Discipline Isn’t All That You Need

Discipline Isn’t All That You Need

As it pertains to the health and fitness industry, this seems to be one of the main messages being passed onto struggling clients. As long as someone is disciplined, they’ll reach their goal. Statistically speaking, we’re not doing a very good job at ‘instilling’ discipline into our clients. Despite possessing far more knowledge each passing year, we don’t seem to be having any dramatic effect on the  growing obesity problem in ‘developed’ countries.

Do you not find this a bit odd? How could it be that our knowledge (that which we think is supposed to help) continues to grow, and yet our impact, not? As much as this is just a thought piece, I do believe there is truth to it. With the direction our impact is tracking, I do not believe more information on what the individual can do to help themselves, is going to help. This is a very ‘individualistic’ approach, with the fallacy that the individual possesses enough willpower to say ‘no’ to temptations, but also ‘yes’ to things that are helpful.

Despite our best intentions, discipline or rather, ‘the harder choice’, is finite. As in, everyone only has a a finite number of hard choices in a day. And these can be influenced by factors like sleep quality, satiety, training, psychological disposition, and social forces. If you believe that all that’s required is for individuals to be more ‘disciplined’ in their choices, I daresay you will never be an effective coach.

In my coaching career, I have only met a handful of people who have this ability. It has at times made me wonder – perhaps ‘disciplined’ people are born with a certain disposition that protects them from making ‘bad’ choices. These are the iron-willed individuals who are impervious to any temptation. Unfortunately, these are rare – and you will find that they don’t try particularly hard to be that way. No matter what happens around them, they’ll find ways to stay the course.

However, if we accept that there are people born with a natural disposition towards being disciplined, then we must de facto accept that the opposite is also true. There will be people who are very influenced by their environment. These are the people who will mould to whatever occurs in their lives. If we think along these lines, then we have to ask the question – what is the environment currently… that might be influentially harmful to these people?

What immediately comes to mind (especially as it pertains to the obesity epidemic) is the availability of fast foods. Not only is it convenient, but it is also financially more viable than most ‘healthier’ options. Fast foods are also extremely palatable, which makes us feel good in the moment. However, palatability and satiety are not the same, so this has a tendency to cause overconsumption. Furthermore, stress is piling on top of people’s lives. You might argue that it is no more stressful than other decades, but technological advancement has made stable careers completely redundant. Look no further than the impact driverless cars will have on drivers as an occupation in the near future. As stress increases, our proclivity to make harder decisions decreases.

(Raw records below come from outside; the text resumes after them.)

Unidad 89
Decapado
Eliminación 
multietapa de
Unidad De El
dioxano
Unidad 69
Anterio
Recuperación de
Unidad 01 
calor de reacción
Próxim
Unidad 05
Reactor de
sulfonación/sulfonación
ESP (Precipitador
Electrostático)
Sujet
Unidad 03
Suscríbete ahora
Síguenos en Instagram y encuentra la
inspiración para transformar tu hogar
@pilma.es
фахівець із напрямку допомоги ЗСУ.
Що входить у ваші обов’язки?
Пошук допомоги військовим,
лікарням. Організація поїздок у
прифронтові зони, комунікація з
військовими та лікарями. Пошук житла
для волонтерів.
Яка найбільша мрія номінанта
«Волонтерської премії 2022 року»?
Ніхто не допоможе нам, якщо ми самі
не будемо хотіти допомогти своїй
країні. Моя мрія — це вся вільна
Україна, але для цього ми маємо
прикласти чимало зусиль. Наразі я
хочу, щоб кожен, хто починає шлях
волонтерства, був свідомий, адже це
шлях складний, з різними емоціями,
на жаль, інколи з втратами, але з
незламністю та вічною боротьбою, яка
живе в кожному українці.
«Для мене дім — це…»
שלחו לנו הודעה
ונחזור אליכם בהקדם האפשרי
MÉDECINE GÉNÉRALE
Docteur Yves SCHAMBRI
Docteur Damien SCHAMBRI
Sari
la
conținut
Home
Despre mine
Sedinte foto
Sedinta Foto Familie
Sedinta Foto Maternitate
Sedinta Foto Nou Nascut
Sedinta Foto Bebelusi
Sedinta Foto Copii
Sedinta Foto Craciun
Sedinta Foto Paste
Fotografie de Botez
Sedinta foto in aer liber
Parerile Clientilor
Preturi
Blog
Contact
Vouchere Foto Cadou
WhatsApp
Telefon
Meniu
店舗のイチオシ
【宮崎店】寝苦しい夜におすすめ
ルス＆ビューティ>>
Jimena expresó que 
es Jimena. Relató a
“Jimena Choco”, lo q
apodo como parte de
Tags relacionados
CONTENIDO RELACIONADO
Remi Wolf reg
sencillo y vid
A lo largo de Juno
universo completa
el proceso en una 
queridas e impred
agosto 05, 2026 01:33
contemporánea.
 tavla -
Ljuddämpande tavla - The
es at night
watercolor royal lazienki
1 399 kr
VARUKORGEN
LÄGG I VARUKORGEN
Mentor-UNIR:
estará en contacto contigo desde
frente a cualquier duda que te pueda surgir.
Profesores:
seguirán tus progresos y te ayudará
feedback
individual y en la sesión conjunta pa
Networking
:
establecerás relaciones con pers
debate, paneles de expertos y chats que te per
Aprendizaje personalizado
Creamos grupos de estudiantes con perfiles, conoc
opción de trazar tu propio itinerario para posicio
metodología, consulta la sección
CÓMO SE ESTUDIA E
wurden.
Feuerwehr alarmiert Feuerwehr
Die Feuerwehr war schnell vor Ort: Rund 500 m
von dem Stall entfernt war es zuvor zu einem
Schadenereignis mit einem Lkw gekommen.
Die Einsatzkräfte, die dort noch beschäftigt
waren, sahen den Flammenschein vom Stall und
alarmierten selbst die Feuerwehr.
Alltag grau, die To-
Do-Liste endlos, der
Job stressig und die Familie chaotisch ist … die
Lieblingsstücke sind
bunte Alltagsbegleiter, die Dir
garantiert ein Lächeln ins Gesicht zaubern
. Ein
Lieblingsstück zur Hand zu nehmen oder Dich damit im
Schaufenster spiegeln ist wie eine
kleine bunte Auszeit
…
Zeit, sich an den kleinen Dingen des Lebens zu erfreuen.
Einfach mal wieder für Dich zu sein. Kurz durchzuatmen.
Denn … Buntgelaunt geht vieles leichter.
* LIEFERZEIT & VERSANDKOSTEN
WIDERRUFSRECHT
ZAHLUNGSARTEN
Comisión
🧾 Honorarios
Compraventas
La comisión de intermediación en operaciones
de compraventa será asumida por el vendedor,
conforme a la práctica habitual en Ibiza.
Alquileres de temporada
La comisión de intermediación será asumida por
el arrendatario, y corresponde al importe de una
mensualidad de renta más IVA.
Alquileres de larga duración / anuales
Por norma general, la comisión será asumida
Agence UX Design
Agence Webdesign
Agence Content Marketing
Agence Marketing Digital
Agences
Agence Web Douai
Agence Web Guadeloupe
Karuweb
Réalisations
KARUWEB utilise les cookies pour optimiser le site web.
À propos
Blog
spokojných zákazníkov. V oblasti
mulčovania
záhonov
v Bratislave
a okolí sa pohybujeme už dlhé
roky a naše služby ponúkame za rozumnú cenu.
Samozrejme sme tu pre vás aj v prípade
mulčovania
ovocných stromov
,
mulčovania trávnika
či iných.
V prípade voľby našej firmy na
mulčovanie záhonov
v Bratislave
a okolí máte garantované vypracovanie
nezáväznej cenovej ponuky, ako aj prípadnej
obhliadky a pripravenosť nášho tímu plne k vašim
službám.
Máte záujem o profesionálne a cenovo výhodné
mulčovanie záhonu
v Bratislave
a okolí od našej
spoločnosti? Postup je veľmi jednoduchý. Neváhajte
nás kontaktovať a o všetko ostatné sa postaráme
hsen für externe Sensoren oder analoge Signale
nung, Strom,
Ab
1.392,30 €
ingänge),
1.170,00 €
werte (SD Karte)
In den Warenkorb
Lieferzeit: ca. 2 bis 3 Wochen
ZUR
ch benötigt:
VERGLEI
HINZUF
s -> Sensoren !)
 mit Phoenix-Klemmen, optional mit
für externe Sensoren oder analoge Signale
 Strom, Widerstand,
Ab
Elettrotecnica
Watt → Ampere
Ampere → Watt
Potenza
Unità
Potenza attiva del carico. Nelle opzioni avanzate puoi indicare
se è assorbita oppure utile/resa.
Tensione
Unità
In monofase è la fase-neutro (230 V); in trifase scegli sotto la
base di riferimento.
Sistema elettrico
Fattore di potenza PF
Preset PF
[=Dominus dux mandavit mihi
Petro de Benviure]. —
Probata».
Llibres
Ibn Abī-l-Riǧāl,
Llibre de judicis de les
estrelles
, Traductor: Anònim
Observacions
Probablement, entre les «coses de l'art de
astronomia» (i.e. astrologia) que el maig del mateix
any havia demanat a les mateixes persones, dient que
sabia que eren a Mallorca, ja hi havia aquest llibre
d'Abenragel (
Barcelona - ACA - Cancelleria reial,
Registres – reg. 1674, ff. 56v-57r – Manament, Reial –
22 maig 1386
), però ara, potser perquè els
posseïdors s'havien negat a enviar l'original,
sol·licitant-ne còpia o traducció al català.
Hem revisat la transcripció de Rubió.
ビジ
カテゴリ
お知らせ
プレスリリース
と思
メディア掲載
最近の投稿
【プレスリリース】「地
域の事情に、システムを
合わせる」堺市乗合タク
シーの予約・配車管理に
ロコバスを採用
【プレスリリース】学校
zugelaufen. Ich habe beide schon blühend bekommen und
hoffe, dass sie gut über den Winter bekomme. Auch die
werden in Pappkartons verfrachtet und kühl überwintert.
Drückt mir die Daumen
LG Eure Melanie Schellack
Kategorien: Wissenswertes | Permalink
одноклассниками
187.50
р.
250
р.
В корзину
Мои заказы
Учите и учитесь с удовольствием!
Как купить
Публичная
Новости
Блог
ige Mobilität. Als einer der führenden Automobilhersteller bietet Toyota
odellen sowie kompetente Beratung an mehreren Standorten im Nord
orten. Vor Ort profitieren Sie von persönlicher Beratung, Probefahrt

In addition, pertaining to movement, most of our main methods of transportation are very low in physical motion. We travel in cars and trains, vehicles that were designed to save us time and effort. Lifts exist to assist people who don’t want to take the stairs. Escalators are automated steps that do the walking for you. The intent was always good. But some of the consequences have been bad. If we were to modify the environment such that bikes were the preferred method of transport – perhaps we would see a spike in physical activity.

Make no mistake, I am not being an apologist for people who find it hard to make difficult decisions. I’m saying that pragmatically, there ARE people who will always struggle. Our role is to curate an environment that suits this individual as best we can. This could mean the home is void of junk food. It could mean introducing government policy that positions ‘unhealthier’ products less visibly. It could mean redesigning our roads so that it is inconvenient to not have a bike.

Telling struggling individuals that they need to be more ‘disciplined’ is probably going to fail us in the long term. We require a balance between individual discipline and collective thinking.